The claim is also not necessarily true, as insulin advocate Mindi Patterson knows well. Her sister-in-law died within days of transitioning to human insulin. In June 2018, Meaghan Carter lost her insurance and couldn’t afford to pay $900 a month for insulin. She managed to obtain the drug for a few months but then purchased a vial from Walmart in December. Carter did not have the physical or financial resources to succeed on human insulin. Having lived with diabetes for 18 years, she had developed high blood pressure and other heart problems, which may have left her poorly equipped to withstand the new regimen.

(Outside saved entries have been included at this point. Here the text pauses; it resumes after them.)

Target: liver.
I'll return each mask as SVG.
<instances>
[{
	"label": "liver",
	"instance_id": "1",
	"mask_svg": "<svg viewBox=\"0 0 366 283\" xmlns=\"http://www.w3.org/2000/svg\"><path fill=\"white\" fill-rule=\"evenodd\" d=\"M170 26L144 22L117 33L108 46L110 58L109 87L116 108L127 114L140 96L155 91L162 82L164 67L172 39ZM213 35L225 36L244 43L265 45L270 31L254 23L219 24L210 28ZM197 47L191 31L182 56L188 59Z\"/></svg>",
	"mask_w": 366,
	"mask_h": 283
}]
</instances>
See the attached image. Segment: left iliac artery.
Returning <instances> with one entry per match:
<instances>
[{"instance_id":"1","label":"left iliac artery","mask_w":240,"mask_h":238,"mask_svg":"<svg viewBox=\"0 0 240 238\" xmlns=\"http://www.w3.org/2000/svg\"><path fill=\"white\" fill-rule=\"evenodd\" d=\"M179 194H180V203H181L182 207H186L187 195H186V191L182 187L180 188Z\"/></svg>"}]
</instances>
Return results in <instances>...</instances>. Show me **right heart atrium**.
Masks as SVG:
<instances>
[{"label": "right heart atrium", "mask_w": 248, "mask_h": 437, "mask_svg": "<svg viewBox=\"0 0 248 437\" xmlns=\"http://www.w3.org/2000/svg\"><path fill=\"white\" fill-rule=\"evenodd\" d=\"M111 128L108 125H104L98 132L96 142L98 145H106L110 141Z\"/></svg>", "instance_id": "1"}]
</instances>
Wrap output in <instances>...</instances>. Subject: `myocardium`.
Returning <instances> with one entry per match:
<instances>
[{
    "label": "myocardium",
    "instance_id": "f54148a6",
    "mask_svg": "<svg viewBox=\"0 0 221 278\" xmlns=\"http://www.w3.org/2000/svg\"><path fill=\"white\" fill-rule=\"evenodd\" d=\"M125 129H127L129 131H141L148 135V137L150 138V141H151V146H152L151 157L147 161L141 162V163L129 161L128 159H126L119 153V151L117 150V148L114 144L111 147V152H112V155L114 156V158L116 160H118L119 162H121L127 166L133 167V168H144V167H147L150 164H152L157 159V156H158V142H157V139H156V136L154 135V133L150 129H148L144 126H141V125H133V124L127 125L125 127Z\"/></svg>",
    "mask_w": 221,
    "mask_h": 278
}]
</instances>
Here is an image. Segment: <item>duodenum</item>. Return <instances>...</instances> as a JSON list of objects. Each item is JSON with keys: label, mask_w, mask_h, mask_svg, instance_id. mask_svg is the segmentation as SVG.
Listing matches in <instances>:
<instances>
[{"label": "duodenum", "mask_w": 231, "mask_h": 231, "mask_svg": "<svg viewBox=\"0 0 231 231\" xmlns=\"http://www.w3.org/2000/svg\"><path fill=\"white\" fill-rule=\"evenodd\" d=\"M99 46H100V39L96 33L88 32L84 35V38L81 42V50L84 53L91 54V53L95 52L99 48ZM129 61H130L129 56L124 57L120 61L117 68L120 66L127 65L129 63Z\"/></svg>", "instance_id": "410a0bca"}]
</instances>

Carter also lacked an endocrinologist to supervise her and an adequate supply of test strips to monitor her glucose levels. According to Patterson, Carter was down to half a bottle of strips when she died, and her glucose meter revealed that she was testing her levels only once daily in the days leading up to her death. Even off-label test strips can cost 40 cents each, and some diabetics test 10 or more times a day. This figure can be even higher for someone adjusting to dosing changes. Such an expense can be prohibitive for those living on the edge of their means, which is supposedly the whole point of switching to human insulin.
Yet there is something worse than seeing the public tout “Walmart” as a solution to high insulin costs: seeing the major diabetes organizations do so. Last year, the American Diabetes Association released a white paper in which it advised physicians to prescribe older insulins in cases where the patient cannot afford analogues, though it allowed that taking such an approach would require “significant education” of both health-care providers and diabetics. In a newsletter issued this week, the Juvenile Diabetes Research Association also recommended older formularies to patients needing assistance with drug costs.

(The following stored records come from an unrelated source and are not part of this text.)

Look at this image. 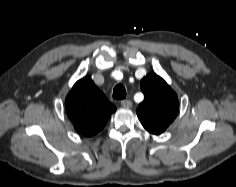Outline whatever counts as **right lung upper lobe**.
I'll list each match as a JSON object with an SVG mask.
<instances>
[{"label": "right lung upper lobe", "mask_w": 236, "mask_h": 187, "mask_svg": "<svg viewBox=\"0 0 236 187\" xmlns=\"http://www.w3.org/2000/svg\"><path fill=\"white\" fill-rule=\"evenodd\" d=\"M67 114L74 128L91 137L104 128L116 107L96 87L91 77L76 82L65 100Z\"/></svg>", "instance_id": "1"}]
</instances>
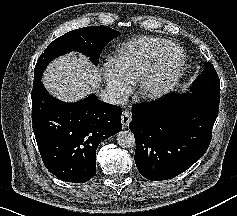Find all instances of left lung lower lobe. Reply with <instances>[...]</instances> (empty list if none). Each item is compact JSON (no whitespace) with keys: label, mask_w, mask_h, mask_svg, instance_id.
Listing matches in <instances>:
<instances>
[{"label":"left lung lower lobe","mask_w":237,"mask_h":216,"mask_svg":"<svg viewBox=\"0 0 237 216\" xmlns=\"http://www.w3.org/2000/svg\"><path fill=\"white\" fill-rule=\"evenodd\" d=\"M219 100L169 93L132 107L129 124L136 140L138 171L152 181L186 171L206 152L218 116Z\"/></svg>","instance_id":"1"}]
</instances>
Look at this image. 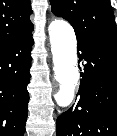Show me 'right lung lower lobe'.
I'll use <instances>...</instances> for the list:
<instances>
[{
	"instance_id": "1",
	"label": "right lung lower lobe",
	"mask_w": 117,
	"mask_h": 136,
	"mask_svg": "<svg viewBox=\"0 0 117 136\" xmlns=\"http://www.w3.org/2000/svg\"><path fill=\"white\" fill-rule=\"evenodd\" d=\"M32 31L0 45V136H23L25 132Z\"/></svg>"
}]
</instances>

These suggestions give the lie to the organizations’ own calls for reduced insulin prices, confuse the public and distract from advocates’ efforts to reduce insulin prices. These calls are also alarming for the reason that the nonprofit T1International notes: They “[exacerbate] a two-tiered system where the rich get the ‘better insulin’ and the poor are forced to use the older, and often more problematic, insulin.” (Disclosure: I volunteer for T1International.)
Rather than telling the most vulnerable members of the community to seek outdated treatments, these organizations should pressure insulin manufacturers to lower list prices. Likewise, members of the public should support meaningful efforts to make insulin more affordable for all, perhaps including drug price transparency legislation, anti-competitive lawsuits, caps on drug prices, and the removal of barriers to importation. Calls to embrace human insulin, no matter how well-meaning, are only intensifying a problem that demands more sweeping solutions.
Correction: An earlier version of this article gave the wrong decade for the creation of human insulin.